__PASSAGE TO READ__:
+ + + + +

Wednesday, July 29, 2009

The Unmentionable

The F word cropped up in my writing unbidden. Now I was only getting under the skin of the character – urban, Indian male to who my best ‘Saala’ is an endearment. ‘What the hell’ sounded insipid and rendered it punch-less. Guess who should protest? Urban, male friend. The one whose sole mission in life seemed to be ‘to desensitize’ a timid, small-town girl thrown into the ugly (read obscene), harsh (read more obscene) working life of Delhi. Yeah, c’est moi. I was a prude who couldn't breathe for a few minutes after hearing the s- - word hoping no one would notice I existed. The s - - word was used JLT, as in, s-- road, s-- pakoras, suchlike.

+ + + + +

(Stored data entries)
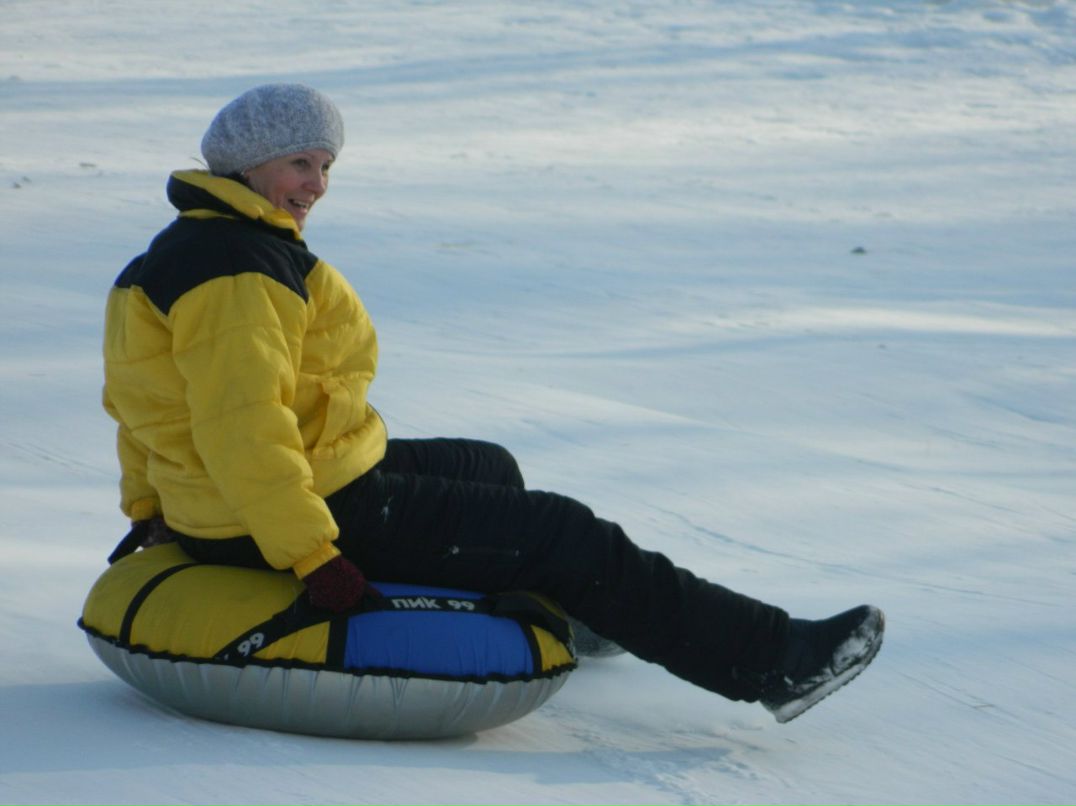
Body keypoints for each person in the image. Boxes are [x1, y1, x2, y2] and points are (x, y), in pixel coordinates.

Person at [102, 83, 884, 724]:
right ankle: (773, 661)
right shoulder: (237, 268)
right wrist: (312, 554)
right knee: (563, 530)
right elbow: (245, 427)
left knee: (487, 466)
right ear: (246, 164)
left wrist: (149, 504)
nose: (316, 184)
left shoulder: (185, 248)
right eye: (299, 163)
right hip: (296, 508)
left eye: (326, 165)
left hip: (279, 482)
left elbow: (136, 399)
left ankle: (589, 606)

+ + + + +

__EXERCISE__:
Answer these questions about the blog post:
(a) What date appears at the top of the blog post?
(b) Which phrase does the writer say sounded insipid?
(c) In which city's working life was the small-town girl placed?
Rely only on the blog post for your answers.

__THE ANSWER__:
(a) Wednesday, July 29, 2009
(b) 'What the hell'
(c) Delhi